At the same time, the experience of 4 years now set me thinking as to whether I should look at financial independence and retirement cash flows differently. After a lot of reading and deliberation I came up with a better model. You can read about it in this post. 

I am also working out my likely cash flows in 2018, based on the above model. Should be writing a post on it this week.

Retirement planning – dynamics of time and activities

Of late, I have been doing a lot of reading on the topic of retirement planning. I must say that, while there has been a certain level of interest about retirement issues in India now, much of the good inputs come from the US, where this has been a topic of great interest over several decades. One of the areas most of the financial community there agree on is the need to structure your decades of retirement by activity levels. In this post I will try to suggest a framework, we can adopt to our context in India.

One of the important differences between US and India that we need to keep in mind is the age of retirement and life expectancy. Many people in the US work till the age of 65 and consider they will live till 90. In the Indian context, it will make sense to look at these figures at 55 and 85 respectively. Yes, I know many people retire at 60, but with the focus on shorter career spans along with many wanting to look at doing other things, 55 will be a good age to aim for. Moreover, with the passage of time, more people are going to have non-traditional careers where the working in regular jobs will have shorter life span. The other aspect is life expectancy – I feel with the current state of medical advances, it will be logical to take 85 as the figure. Again, it is possible to live beyond that and you must factor that into your plan. In the end however, a 30 year retirement period which you need to plan for and fund will probably do the trick.

Ok having established the above, let us now turn to a framework of the 3 decades. I will follow the terminology from an US blogger. He calls the first decade to be the Go-Go decade, where you are going to be quite active. This is the time to catch up on all the family visits, travel the world, organise your monetary and other affairs, spend time with your adult children and to indulge in the hobbies and interests for which you may not have had much time during your working life. The second decade is termed as the Slow-Go decade, where you still do much of the earlier stuff, health permitting, but there is a palpable slowing down in both the numbers and frequency of activities. The final decade is termed as the No-Go decade where you will mostly be indoors with limited activities.

If we adopt this framework to the Indian context, how will things look? I can think of the following for the first decade, in terms of the situation and the activities:-

  • You will still be actively engaged in some professional activities but not a regular job any more.
  • Your income will mainly come from passive category with some active income.
  • It is likely that your children are into their careers now or at least finishing up their post graduate education. 
  • They will also possibly get married in this decade of your life.
  • With time and hopefully money in your hands, you can look at travelling much more than you have done earlier.
  • You may want to replace some assets such as cars or white goods.
  • You can also indulge in your hobbies and interests in a more significant manner. If these are outdoor in nature, this is obviously the best decade to do so.
  • You will settle down in your home town or your place of retirement during this decade. Catching up with friends and family there will be a good part of leisure.

In the second decade, the professional activities will probably cease. Your outdoor aspects such as travel or any active sports will also taper off gradually. While you will still be healthy ( hopefully ), you will not be too inclined to venture out of home. This will probably be a time to view movies in home theatre as opposed to the cinemas and to order food in as opposed to driving out to a restaurant.

## Data excerpts:
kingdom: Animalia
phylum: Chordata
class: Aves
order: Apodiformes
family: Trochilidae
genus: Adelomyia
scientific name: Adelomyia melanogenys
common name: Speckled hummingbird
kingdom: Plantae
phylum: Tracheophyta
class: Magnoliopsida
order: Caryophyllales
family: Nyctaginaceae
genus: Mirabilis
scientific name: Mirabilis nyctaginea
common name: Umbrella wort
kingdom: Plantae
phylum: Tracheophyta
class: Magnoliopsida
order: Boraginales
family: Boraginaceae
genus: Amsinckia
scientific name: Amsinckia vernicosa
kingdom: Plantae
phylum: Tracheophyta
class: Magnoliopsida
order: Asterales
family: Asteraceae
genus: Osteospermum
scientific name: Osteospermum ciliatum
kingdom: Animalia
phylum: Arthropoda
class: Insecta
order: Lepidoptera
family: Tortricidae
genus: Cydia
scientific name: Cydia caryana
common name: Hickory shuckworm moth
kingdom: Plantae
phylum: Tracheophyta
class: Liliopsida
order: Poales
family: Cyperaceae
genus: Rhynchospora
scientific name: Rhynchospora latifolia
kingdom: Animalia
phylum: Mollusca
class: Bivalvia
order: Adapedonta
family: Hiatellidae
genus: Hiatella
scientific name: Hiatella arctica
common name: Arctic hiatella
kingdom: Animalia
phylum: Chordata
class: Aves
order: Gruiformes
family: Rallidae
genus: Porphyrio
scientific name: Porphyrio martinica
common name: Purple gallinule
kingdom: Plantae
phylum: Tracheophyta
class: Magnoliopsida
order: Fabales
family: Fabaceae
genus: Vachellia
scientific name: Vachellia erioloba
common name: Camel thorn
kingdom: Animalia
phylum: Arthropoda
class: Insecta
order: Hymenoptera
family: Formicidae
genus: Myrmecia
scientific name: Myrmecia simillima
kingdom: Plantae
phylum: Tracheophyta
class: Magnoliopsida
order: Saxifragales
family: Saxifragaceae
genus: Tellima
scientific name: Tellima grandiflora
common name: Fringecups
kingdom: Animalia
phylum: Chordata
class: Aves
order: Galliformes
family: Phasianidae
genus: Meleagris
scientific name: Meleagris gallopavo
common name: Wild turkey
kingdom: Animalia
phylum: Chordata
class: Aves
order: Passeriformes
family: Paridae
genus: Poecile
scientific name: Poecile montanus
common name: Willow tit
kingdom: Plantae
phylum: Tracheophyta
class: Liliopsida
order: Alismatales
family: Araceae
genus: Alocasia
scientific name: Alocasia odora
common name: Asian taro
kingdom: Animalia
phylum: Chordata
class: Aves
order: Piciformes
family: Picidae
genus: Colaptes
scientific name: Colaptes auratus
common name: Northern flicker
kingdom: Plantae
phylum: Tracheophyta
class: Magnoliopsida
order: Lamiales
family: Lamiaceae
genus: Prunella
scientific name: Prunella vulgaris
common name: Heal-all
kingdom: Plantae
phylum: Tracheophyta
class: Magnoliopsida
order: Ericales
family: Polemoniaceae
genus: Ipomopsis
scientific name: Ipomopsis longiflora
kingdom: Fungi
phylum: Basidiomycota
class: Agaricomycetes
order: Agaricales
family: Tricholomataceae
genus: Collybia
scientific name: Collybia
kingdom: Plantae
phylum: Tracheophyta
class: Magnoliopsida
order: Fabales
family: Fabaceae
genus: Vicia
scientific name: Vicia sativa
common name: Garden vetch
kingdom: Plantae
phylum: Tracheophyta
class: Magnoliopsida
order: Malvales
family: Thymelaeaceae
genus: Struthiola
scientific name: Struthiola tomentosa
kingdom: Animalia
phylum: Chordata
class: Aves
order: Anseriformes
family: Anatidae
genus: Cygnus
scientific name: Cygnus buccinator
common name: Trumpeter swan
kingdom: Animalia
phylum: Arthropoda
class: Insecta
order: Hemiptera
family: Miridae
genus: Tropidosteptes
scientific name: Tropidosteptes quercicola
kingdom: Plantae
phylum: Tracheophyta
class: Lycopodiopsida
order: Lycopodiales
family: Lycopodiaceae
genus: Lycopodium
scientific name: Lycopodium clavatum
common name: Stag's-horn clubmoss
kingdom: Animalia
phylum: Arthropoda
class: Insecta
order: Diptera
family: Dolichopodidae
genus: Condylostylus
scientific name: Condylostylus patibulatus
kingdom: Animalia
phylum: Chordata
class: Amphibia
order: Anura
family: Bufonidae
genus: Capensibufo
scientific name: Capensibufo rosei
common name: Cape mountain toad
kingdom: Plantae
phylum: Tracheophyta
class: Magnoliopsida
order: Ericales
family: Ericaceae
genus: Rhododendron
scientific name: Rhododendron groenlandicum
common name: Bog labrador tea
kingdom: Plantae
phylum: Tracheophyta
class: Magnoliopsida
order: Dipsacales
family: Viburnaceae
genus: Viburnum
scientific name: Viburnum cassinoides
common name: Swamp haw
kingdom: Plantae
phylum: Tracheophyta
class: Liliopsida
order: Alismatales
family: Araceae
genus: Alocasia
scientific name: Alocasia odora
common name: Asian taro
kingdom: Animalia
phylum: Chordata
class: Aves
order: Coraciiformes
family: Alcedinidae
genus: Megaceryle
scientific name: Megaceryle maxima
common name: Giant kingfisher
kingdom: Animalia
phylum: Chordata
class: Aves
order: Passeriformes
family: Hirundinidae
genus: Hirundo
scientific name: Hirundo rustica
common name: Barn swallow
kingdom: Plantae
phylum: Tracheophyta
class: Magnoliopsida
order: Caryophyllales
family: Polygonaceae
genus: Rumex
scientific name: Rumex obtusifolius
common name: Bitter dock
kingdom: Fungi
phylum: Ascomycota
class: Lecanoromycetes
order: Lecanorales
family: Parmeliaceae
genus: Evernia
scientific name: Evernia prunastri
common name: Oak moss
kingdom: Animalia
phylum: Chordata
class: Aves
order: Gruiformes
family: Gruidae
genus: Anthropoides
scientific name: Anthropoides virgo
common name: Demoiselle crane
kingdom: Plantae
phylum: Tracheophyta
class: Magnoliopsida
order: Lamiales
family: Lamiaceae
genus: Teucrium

## List of tasks:
(A) List the names the text on retirement planning gives to the three decades of retirement.
(B) From the text on retirement planning, reproduce word for word the part that opens with the words "If we adopt" and closes with "post graduate education.".
(C) Write the next part of the text on retirement planning, picking up right after its final sentence.

## Answers for each item:
(A) Go-Go decade, Slow-Go decade, No-Go decade

(B)
If we adopt this framework to the Indian context, how will things look? I can think of the following for the first decade, in terms of the situation and the activities:-

  • You will still be actively engaged in some professional activities but not a regular job any more.
  • Your income will mainly come from passive category with some active income.
  • It is likely that your children are into their careers now or at least finishing up their post graduate education.

(C)
In the third decade when you are 75 plus, it is very unlikely that you will engage in a lot of activities that require a lot of physical exertion. Yes, it will still be important to do regular exercises, but your travels and other outings reduce drastically. Visits to the doctor are, unfortunately, going to increase in frequency. We can look at this decade as the winding down phase, where you should take care of your affairs, rest as much as you need to and hope that the passing away, when it happens, is a relatively smooth affair.

What happens if you live longer than you have estimated? We need to understand that this is possible, given that many people are living well into their 90’s nowadays. While you will either be almost inactive, if not in some long term care facility, there is clearly a need to plan for this financially. The last thing you need at this stage of life is to worry about money or being dependent on your children when you are at your most vulnerable. Any financial plan should include a final 5 years for you and your spouse.

Once you have chalked up your road map, we can start to put a financial dimension to it. This should be done in a bottom up manner, by understanding your lifestyle and then working out the relevant cash flows needed in the 3 decades. This is conceptually a little difficult and I will explain with a personal example in the next post.

Revisiting my life plan

The end of the year is normally a good time to assess how your life is going on and how is it likely to look in the future. In the last few days, I have given some thought to it and have decided that there may be a few changes to what I had considered 3 years back, when I had started in my Financially independent ( FI ) state. Let me share it in this post.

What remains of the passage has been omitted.